Cost guide
How much does it cost to raise a child in the UK?
In short. The Child Poverty Action Group's 'Cost of a Child' 2024 research put the basic cost of raising a child to age 18 at around £166,000 for a couple and £220,000 for a lone parent (excluding rent and childcare).
CPAG defines 'cost' as what families need to spend to reach a 'Minimum Income Standard' — a socially-acceptable basic standard, not a luxury one. Childcare and housing are excluded because they vary so widely.
Last reviewed:
·Typical range: £166,000–£220,000 (birth to 18, excluding rent and childcare)Typical breakdown
| Item | Typical range | Note |
|---|---|---|
| Food (over 18 years) | £20,000–£28,000 | |
| Clothing and footwear | £8,000–£11,000 | |
| Childcare (typical, full-time, pre-school) | £8,000–£15,000/yr; falls sharply with new 30-free-hours rollout from Sept 2025 | |
| School costs (uniform, trips, supplies) | £500–£1,500/yr | |
| Activities and clubs | £200–£1,500/yr | |
| Transport (added to household costs) | Variable | |
| Holidays (added to household costs) | Variable |
What changes the cost
- Whether childcare is paid (UK working parents on UC or tax-free childcare can recover much of this)

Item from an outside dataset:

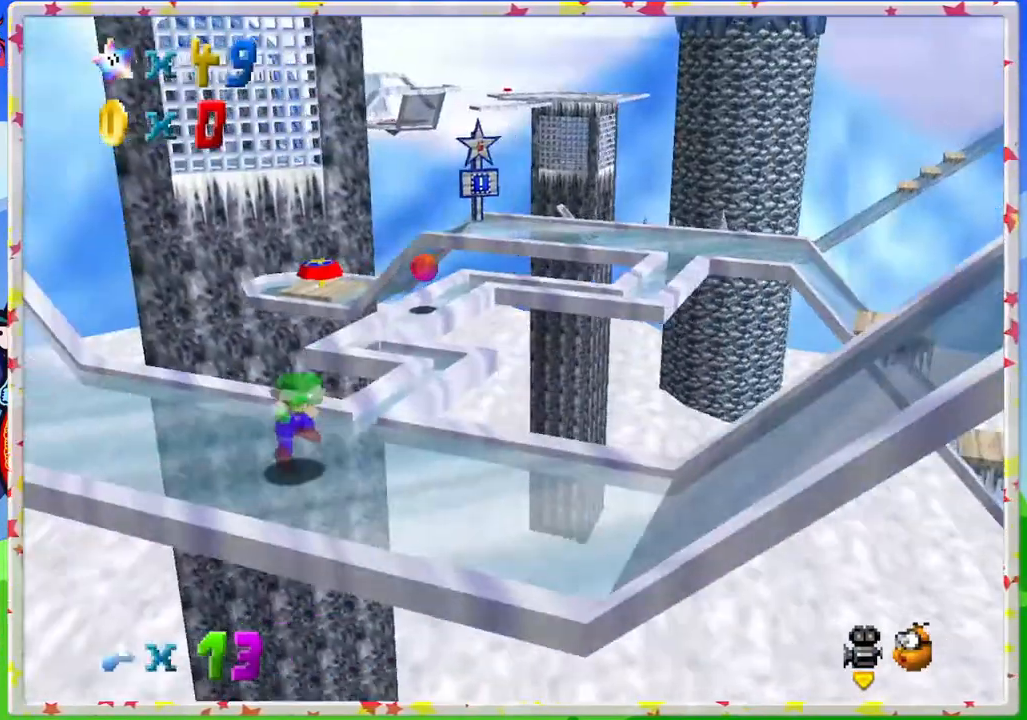
{"buttons": [], "left_stick": "up", "events": [[217, "C_LEFT", "down"], [317, "left_stick", "up-right"], [350, "C_LEFT", "up"], [500, "left_stick", "up"]]}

- Number of children (shared costs reduce per-child)
- Lone-parent households cost more per child (no economies of scale on housing, transport)
- Region (London adds materially to most costs)
Worth knowing
- Child Benefit is available to anyone responsible for a child; the High Income Child Benefit Charge applies above £60,000 (from 6 April 2024)

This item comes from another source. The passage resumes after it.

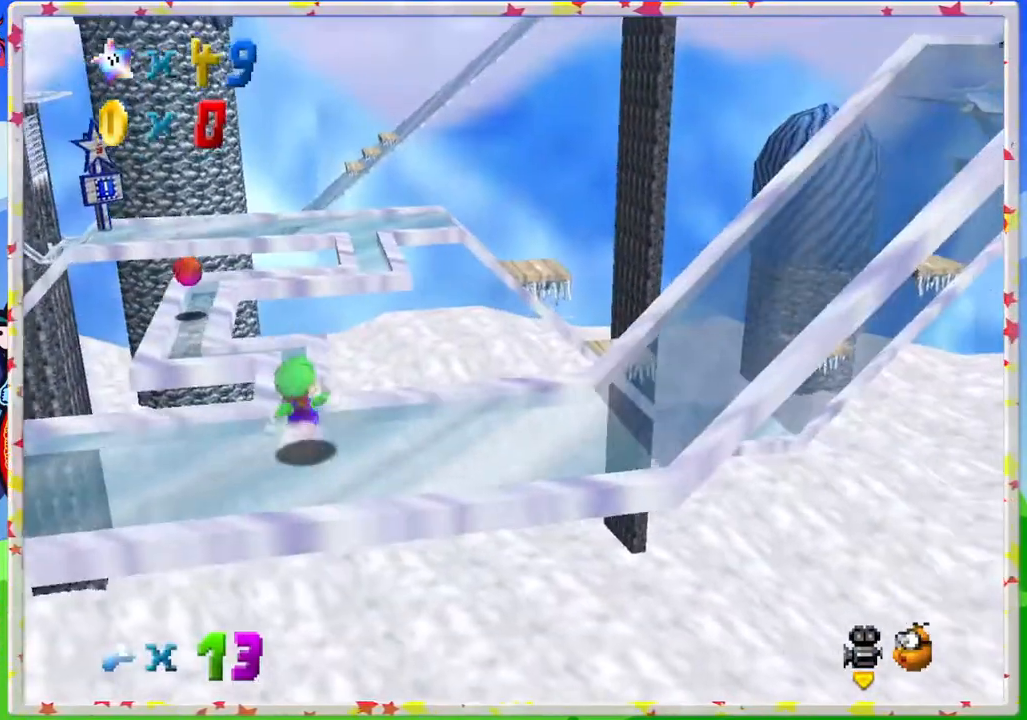
{"buttons": [], "left_stick": "up", "events": []}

- Tax-Free Childcare and the Universal Credit childcare element cannot be claimed for the same period
- From September 2025, working parents in England can access up to 30 free hours of childcare for children from 9 months to school age
FAQ
- Why is the cost higher for lone parents?
- Lone parents miss out on economies of scale — only one set of working tax-free allowances, one wage, no shared transport/housing costs. CPAG's research consistently shows a 25–35% premium.
- Does the figure include university?
- No — CPAG's figure runs to age 18. University adds tuition fees (loaned) and living costs.
- What support is available?
- Child Benefit, Universal Credit childcare element, Tax-Free Childcare (TFC), Healthy Start vouchers (if you're on certain benefits with a child under 4), and Sure Start Maternity Grant in some cases.